**Work to be completed:** Rewrite the items as a two-column CSV with the headers caption and reading, starting at the beginning of the items and stopping after the line that contains "Observed value: 86922.923 m³", with one row per item that puts its text and its answer each in a quoted field and turns line breaks into spaces. Leave the pictures out.

**Measuring device photo data:**
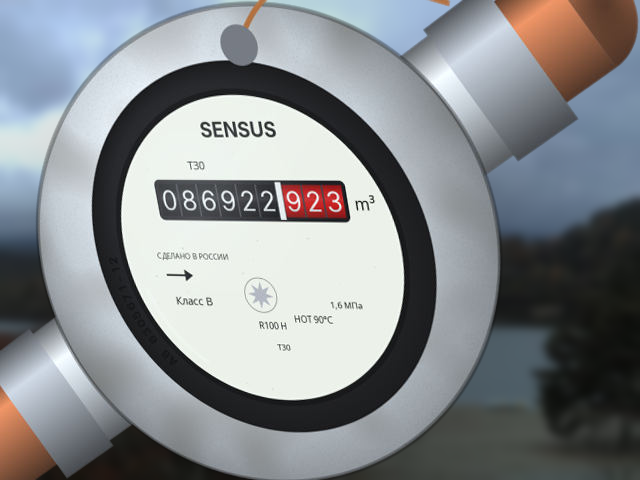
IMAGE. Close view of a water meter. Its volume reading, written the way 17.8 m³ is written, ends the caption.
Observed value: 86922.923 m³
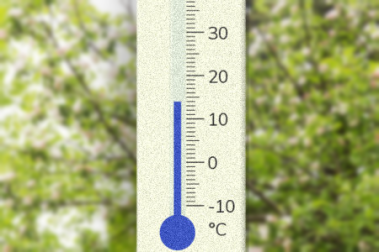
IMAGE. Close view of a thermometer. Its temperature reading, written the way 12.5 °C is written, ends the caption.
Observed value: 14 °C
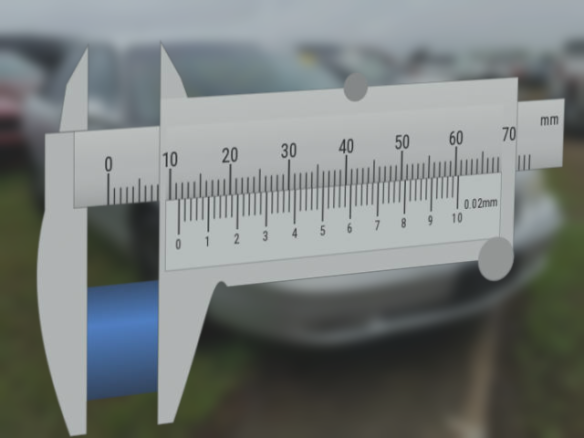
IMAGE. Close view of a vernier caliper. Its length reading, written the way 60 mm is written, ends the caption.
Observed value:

**Exercise response:**
caption,reading
"IMAGE. Close view of a water meter. Its volume reading, written the way 17.8 m³ is written, ends the caption. Observed value:","86922.923 m³"